Hans-Jørgen Osnes: I wanted to move on to producing, since the very process of following a project from the initial idea to the completed film is more interesting to me. Finding the project, developing it, taking an active part in sculpting the film is a fulfilling experience.

Your first film was directed by Trier, the next by his scriptwriter - is this a closed circle?
Not at all - Trier, Vogt and I have been working closely together now for a couple of years, but I am also collaborating with other directors. I have currently three productions in the pipeline which are all at different stages of development, casting and financing: Trier's Louder Than Bombs and two feature debuts, Aasne Vaa Greibrokk's All The Beauty, and actor-director Anders T Andersen's Lex Rinnan.

What do you require from a script to convince you that you should make it into a film?
When choosing a script, I look for the good story and try to see how I can contribute making it into a strong film. Some of the projects I join are initiated by auteurs with their own ideas on how to realise them, in other cases I start with a screenplay and do my best to to find the right cast and crew for a powerful and emotional film that will make the audiences think.

Oslo, August 31st was a happy result - how did it come about?
It was directed by one of Norway's greatest talents, Joachim Trier, who did an amazing job - essentially it is a strong story, which he made extremely interesting, both narratively and visually. During production we managed to make the right choices, so the result became a film that is very rich in nuance.

▶ **Work order A**: Name every film title mentioned in the interview with producer Hans-Jørgen Osnes.
▶ **Work order B**: Proceed with the interview with producer Hans-Jørgen Osnes, picking up right after its last answer.

▶ **Given data**:
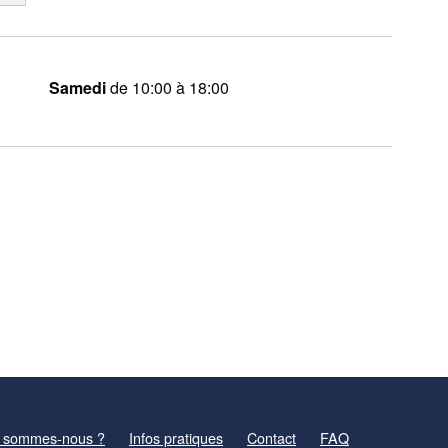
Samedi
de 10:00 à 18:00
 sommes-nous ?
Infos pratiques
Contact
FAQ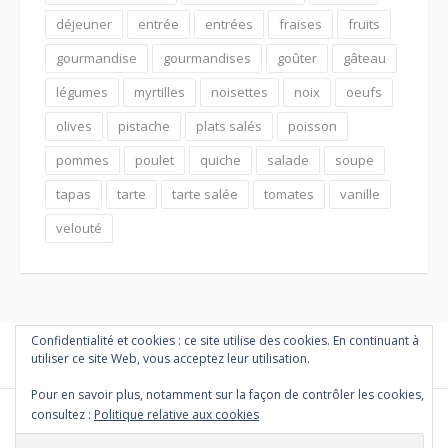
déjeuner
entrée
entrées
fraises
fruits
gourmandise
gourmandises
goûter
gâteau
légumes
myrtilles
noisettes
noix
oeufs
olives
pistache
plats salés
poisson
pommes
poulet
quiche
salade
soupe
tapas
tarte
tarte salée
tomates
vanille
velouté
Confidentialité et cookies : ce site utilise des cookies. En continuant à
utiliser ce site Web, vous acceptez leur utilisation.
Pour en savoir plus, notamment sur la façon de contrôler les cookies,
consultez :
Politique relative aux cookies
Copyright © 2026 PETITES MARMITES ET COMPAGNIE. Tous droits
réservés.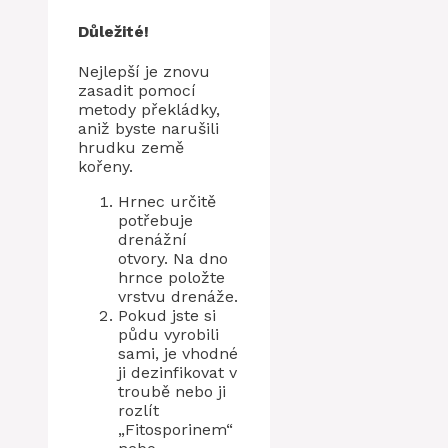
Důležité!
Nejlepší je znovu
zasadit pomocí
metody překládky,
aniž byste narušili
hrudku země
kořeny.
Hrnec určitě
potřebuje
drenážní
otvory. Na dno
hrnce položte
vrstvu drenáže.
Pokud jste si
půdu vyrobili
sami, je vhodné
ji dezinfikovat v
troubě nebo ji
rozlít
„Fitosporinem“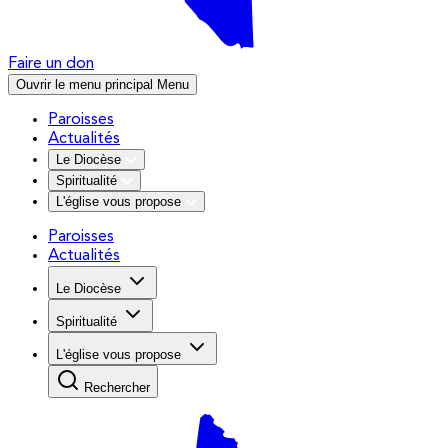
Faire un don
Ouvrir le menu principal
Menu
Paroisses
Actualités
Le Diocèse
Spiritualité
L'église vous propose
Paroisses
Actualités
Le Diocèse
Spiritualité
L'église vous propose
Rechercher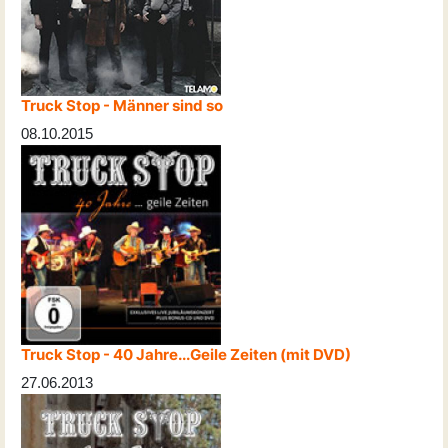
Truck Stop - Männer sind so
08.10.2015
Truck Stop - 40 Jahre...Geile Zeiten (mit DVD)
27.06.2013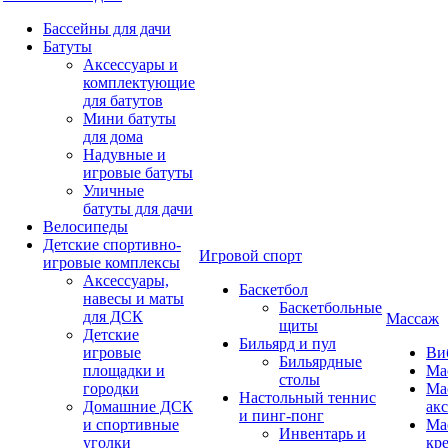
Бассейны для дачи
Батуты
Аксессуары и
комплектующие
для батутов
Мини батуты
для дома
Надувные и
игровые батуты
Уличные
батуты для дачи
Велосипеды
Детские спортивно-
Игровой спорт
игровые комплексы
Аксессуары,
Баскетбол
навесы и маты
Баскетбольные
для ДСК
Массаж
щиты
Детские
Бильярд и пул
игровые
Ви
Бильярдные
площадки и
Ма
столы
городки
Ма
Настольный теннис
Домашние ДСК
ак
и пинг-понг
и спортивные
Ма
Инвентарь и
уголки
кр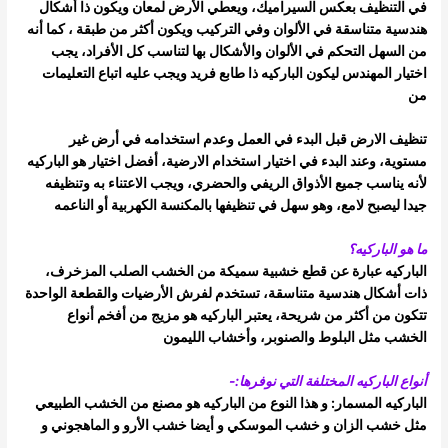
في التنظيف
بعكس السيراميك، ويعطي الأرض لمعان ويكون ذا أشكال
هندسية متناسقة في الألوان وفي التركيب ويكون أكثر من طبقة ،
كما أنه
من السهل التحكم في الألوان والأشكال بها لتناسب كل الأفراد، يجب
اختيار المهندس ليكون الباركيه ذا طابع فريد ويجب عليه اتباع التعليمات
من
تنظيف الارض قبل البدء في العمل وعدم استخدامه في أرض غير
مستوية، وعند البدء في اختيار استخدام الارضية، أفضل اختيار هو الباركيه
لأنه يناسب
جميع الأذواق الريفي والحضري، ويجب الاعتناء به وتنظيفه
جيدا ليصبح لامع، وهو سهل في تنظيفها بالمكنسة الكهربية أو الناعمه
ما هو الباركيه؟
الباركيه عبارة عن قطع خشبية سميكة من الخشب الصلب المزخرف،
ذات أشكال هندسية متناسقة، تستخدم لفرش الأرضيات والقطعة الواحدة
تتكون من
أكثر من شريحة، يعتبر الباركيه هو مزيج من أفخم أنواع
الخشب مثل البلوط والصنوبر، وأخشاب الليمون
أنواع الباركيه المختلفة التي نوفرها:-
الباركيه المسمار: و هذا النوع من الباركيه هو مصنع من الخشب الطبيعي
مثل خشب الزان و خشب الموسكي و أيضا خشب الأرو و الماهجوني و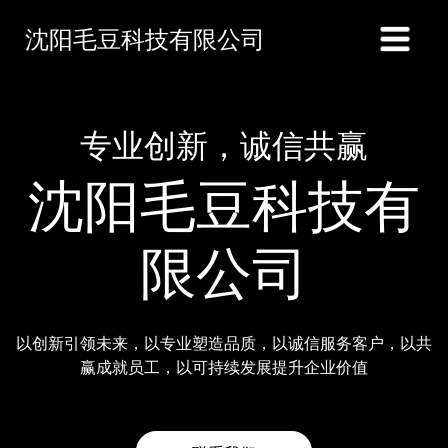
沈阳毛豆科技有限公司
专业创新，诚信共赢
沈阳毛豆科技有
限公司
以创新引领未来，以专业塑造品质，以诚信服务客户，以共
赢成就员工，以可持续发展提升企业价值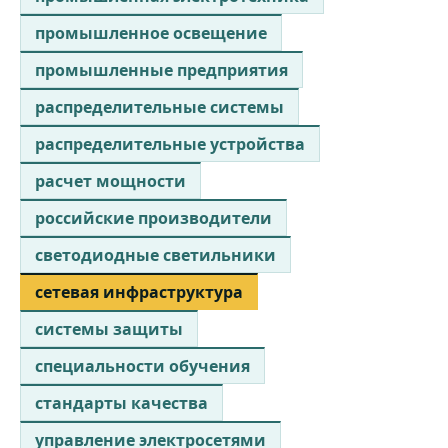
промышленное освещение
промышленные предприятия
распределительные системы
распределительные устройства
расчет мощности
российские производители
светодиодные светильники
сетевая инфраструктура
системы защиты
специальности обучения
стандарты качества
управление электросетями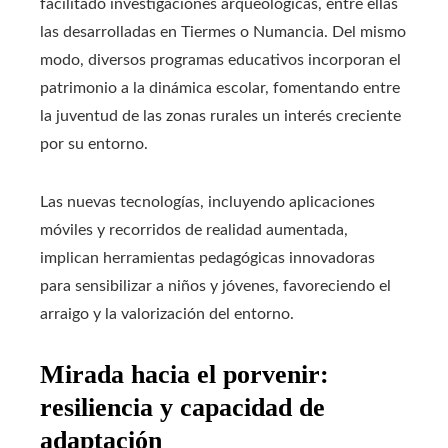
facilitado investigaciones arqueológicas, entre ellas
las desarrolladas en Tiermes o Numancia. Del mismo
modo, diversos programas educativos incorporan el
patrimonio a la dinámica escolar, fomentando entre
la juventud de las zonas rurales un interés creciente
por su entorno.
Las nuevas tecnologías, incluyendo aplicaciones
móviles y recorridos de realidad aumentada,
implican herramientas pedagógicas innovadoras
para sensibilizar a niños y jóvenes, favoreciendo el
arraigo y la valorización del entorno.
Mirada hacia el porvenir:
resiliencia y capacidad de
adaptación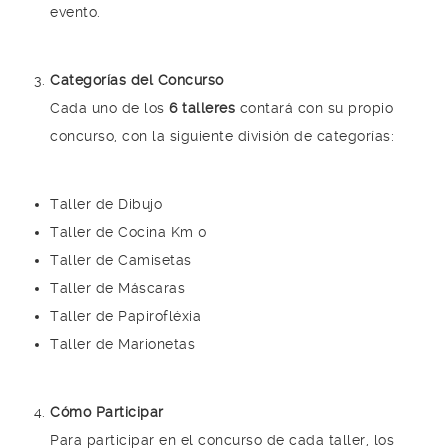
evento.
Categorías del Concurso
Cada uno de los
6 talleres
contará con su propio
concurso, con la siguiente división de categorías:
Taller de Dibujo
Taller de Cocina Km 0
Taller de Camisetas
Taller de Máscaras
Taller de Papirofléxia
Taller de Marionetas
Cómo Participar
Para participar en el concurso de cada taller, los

▶ **Answer space A**:
- Louder Than Bombs
- All The Beauty
- Lex Rinnan
- Oslo, August 31st

▶ **Answer space B**:
How do you see your role as producer in working with your directors?
I think it is important that a producer has check the broad lines, ie he must be very much involved in the films that are currently in production, but he must also think ahead, look for new projects for his directors or help directors to start them, so they also have a next film planned. I try to be a strategist and support them in any way - and in the end, I simply enjoy the process in putting it all together and making it happen.

Anything you are particularly good at - and anything you are definitely not?
As a producer I am good at planning and finding a way to make things possible. My weakest point is that I am not a dramaturgist - however, I have a good gut feeling for things, and I know when they work.

Norwegian film is increasingly acquiring an international profile - what is happening up there?
I think the Norwegian film industry - producers and directors - are all working hard to improve the level of film-making. I think we are focusing on producing films in a different way, very much depending on the single projects - at the same time, crews are getting more and more professional. The Norwegian Film Institute is also a good help in this process, from having the same high ambitions.